Why is it that important friendships between people are being sacrificed to the war against terror? Is the loss a necessary sacrifice or, like the blue-beaked ruddy ducks, one cull too far?
I went on the Stop the War march. I’m not being smug about it or basking in a warm glow. We mustered at Patisserie Valerie in Marylebone High Street to avoid the crowds. I turned up with a friend to hear the speakers and left early to warm up before setting off for the opera – to which another friend had invited me. I’d replied that I’d have to meet him there straight from the march. “Oh,” he replied, “I’m not sure I should be consorting with friends of Saddam . . . (Joke.)”
I was taken aback by the sarcasm, but filed it as friendly banter, and replied that if women were in charge, we would have caught Saddam in a honey-trap years ago.
Falstaff was big and fantastically blustery, and in that context, we somehow managed to avoid discussing the politics of the day, enjoying a jolly frivolous evening in all.
Two days later I noticed a column in the Times with the headline, “My address book is the first casualty of war”. It was a virulent piece by my fellow opera buff (and NS contributor) Stephen Pollard, who put the case for why he believed the marchers were not only “wrong, but dangerously, wilfully, shamefully wrong”.
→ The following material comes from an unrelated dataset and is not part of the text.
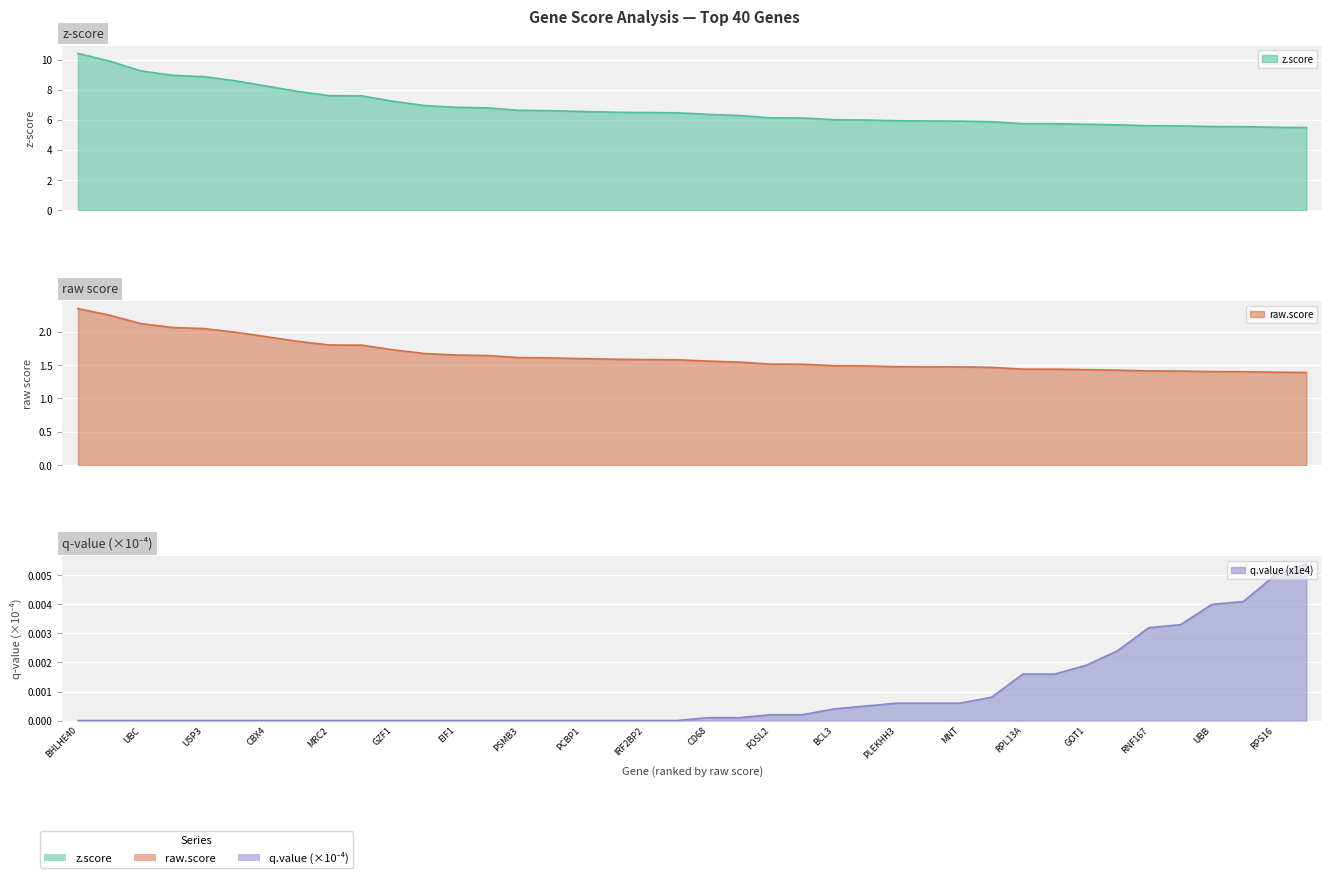

Rank the categories by raw.score value from lowest to highest.

SUPT5H, RPS16, PLOD2, UBB, SMAD6, RNF167, NFKBIA, GOT1, NFX1, RPL13A, BLVRB, MNT, ECH1, PLEKHH3, AMIGO2, BCL3, ZFP36, FOSL2, LIN37, CD68, SNX27, IRF2BP2, BLOC1S3, PCBP1, SLC25A11, PSMB3, ITGB1, EIF1, RBM39, GZF1, ABCC3, MRC2, TRIB1, CBX4, DUSP1, USP3, FAM174B, UBC, PLEKHG2, BHLHE40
“In all my 38 years,” he wrote, in that admirably pompous way he has, “I have never before felt such a sense of personal shock . . . to realise that your friends are either mindless, deluded or malevolent.”
Well, my dilemma is this: to resolve his bilious accusations, we must decide that I am either not a friend (in which case, why invite me to your favourite opera?) or I am – in which case, if the friendship is real, how can it survive? Having my “moral framework” questioned on the comment page of the Times instead of when I could defend my position (say, after the opera, on the day of the march) is somewhat perplexing.
I am also provoked to wonder about the moral framework of someone who belittles his friends in public: “Most of my friends on the march could not place Iraq on a map, let alone describe the contents of Resolution 1441,” he wrote. Who’d want to be known as a friend of his after that?
In the grand scheme of things this may be no great matter, but on reflection, I can’t help but wonder if the gene that enables mature resolution of fundamental differences between two friends might not be closely related to the gene that stops wars.
So, my friend, what kind of friend are you? On behalf of them all I’d like to ask you, are we all pre-emptive war statistics? Or can we reconcile our differences? And if so, how?